I suspect that it would be much like other manufacturers, i.e.; .060" is the nominal "max". However, if the block is sonically tested to ensure wall thickness, larger bores are indeed possible.


----------



## Eric Animal (Oct 28, 2007)

Jeff, I know it sounds scarey, but I know of several engines that have gone 090 over....the SONIC check is a must first !!!arty:Eric


----------



## geeteeohguy (Feb 2, 2008)

Yes, Eric, I have seen some flatheads go .120" over and more, even. But a Pontiac 400, I haven't seen. But I haven't seen everything, either.If it's an engine that had no core-shift and sonic tested fine, well, the proof is in the pudding. I would be tempted, at .090", to fill the lower portion of the block with block filler, though.....


----------



## Eric Animal (Oct 28, 2007)

Personally, I'd be tempted to get another 400 block. Then STROKE it to a 468, and make a TQ monster!!!arty: Eric


----------



## geeteeohguy (Feb 2, 2008)

.....and then put a blower on it, and of course, paint it BLACK!!


----------



## Too Many Projects (Nov 15, 2008)

When I had a block I bought checked, it was the same thing....rust pits too deep for oversize pistons. I was also told .060 on a Pontiac block was about max. $130 a hole to bore and sleeve is ludicrous. I was quoted $60 a hole for the same operation. If your quote included pistons, it's still high. Machine shop rates may be higher in your area, but I would check around for more prices. FYI, my machinist builds race engines and isn't afraid of sleeves at all. He was going to do all 8 so the bore would be back to standard.


----------



## Eric Animal (Oct 28, 2007)

geeteeohguy said:


> .....and then put a blower on it, and of course, paint it BLACK!!


Of course!arty:


----------



## Eric Animal (Oct 28, 2007)

On the re-think....Orbit, you will probably be better off if you "put the original block away". Get a 400 block that is in good shape. Build what you want/need...have peace of mind, and sleep well at night!:cheers Eric


----------



## 67GTO4SPD (Oct 4, 2012)

If it were mine, I'd fix the original engine, no question about it. Running .060" over on a '70 400 is absolutely safe, so I would just get the 3 sleeves in installed. $450 for 3 sleeves is way too high and you can beat that price if you shop around. A .060" over 400 (412 actual cu in) breathes better anyway, and the '70 block is plenty thick enough to run cool and cause no problems, even with the 3 sleeves. JBP is a performance engine shop, and I'm sure them telling you 3 sleeves is not ideal is a CYA kind thing. 
A friend of mine has a '73 SD T/A and he had to have 4 sleeves installed in it, and its running fine 12 years later. 
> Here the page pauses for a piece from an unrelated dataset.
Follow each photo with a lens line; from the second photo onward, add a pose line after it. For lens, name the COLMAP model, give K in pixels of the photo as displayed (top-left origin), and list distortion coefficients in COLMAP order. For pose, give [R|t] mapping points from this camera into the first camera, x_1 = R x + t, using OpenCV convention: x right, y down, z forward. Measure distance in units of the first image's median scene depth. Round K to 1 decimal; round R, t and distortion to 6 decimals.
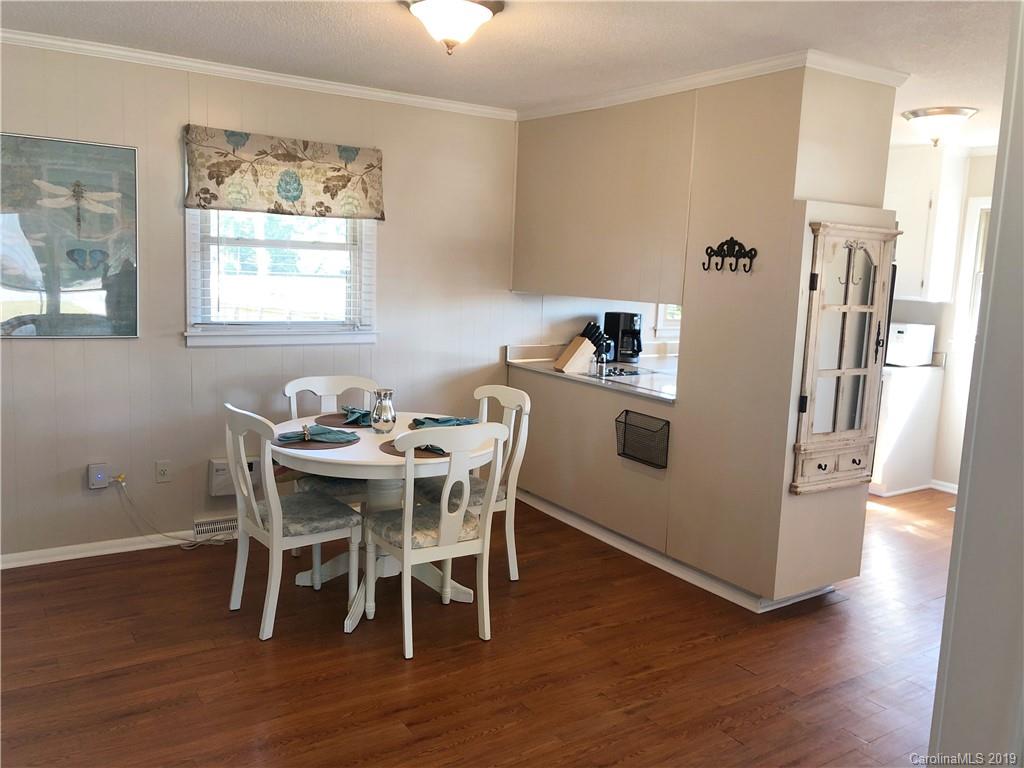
lens RADIAL K [[836.6, 0, 485.4], [0, 836.6, 380.7], [0, 0, 1]] dist [0.096607, -0.141065]
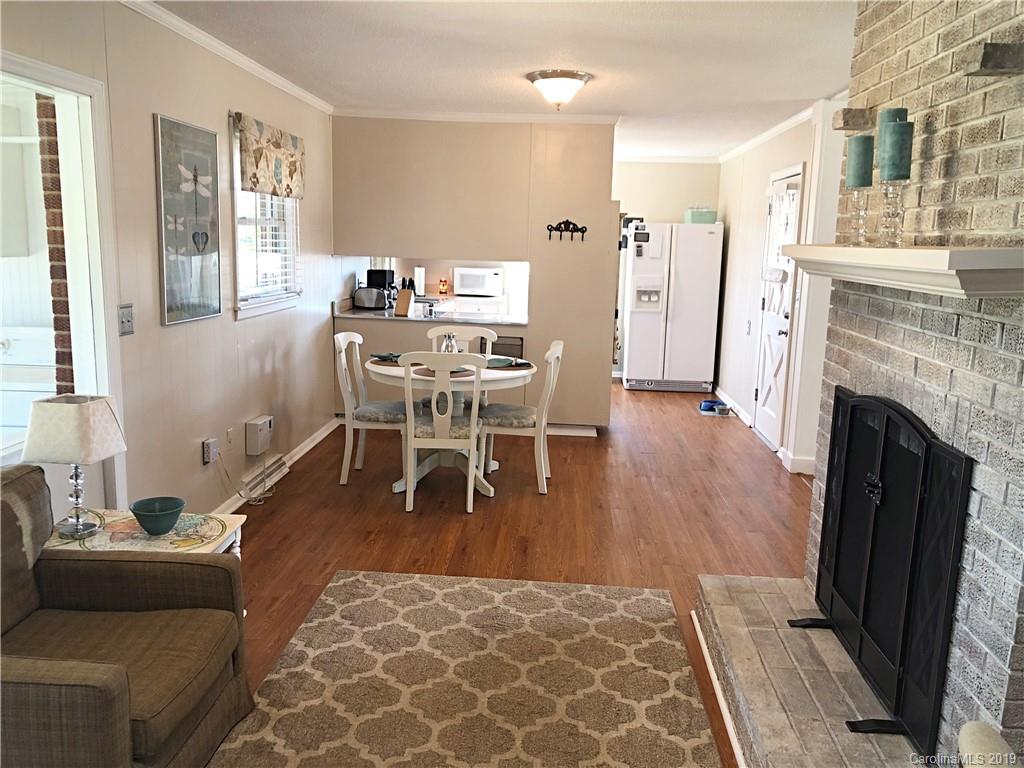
lens RADIAL K [[839.4, 0, 514.5], [0, 839.4, 383.8], [0, 0, 1]] dist [0.023309, -0.012084]
pose [[0.598762, -0.155263, 0.785733, -1.096318], [0.106542, 0.987752, 0.113993, -0.049112], [-0.793809, 0.015459, 0.607971, 0.078351]]
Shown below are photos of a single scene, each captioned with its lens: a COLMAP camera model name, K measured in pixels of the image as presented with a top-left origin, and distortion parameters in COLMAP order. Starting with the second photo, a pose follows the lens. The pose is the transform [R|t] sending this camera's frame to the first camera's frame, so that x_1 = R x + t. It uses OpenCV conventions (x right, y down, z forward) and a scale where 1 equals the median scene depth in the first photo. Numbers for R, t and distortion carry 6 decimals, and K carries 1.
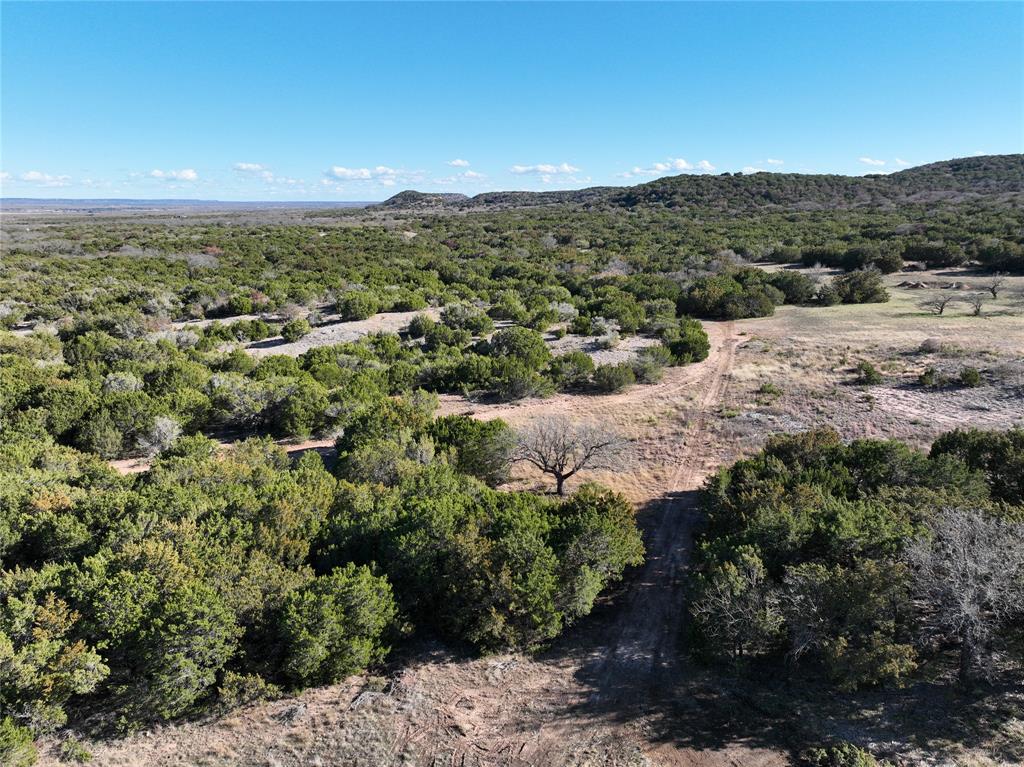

You say the car is nothing rare, which is technically true, but it still makes a huge difference in resale value. They're only original once, and if you have the actual numbers matching engine, that's a huge plus now, and will be even moreso as the years go by. There's no way I'd spend the money to sleeve all 8 cylinders, because it is totally unnecessary, but I'd put 3 sleeves in it to make it right. 

I know at one time you were considering selling the car, and if you do decide to sell it later, you will cost yourself a lot of money by not putting the original engine. I'd just save up for a little while longer and fix it. 

Just my opinion...


----------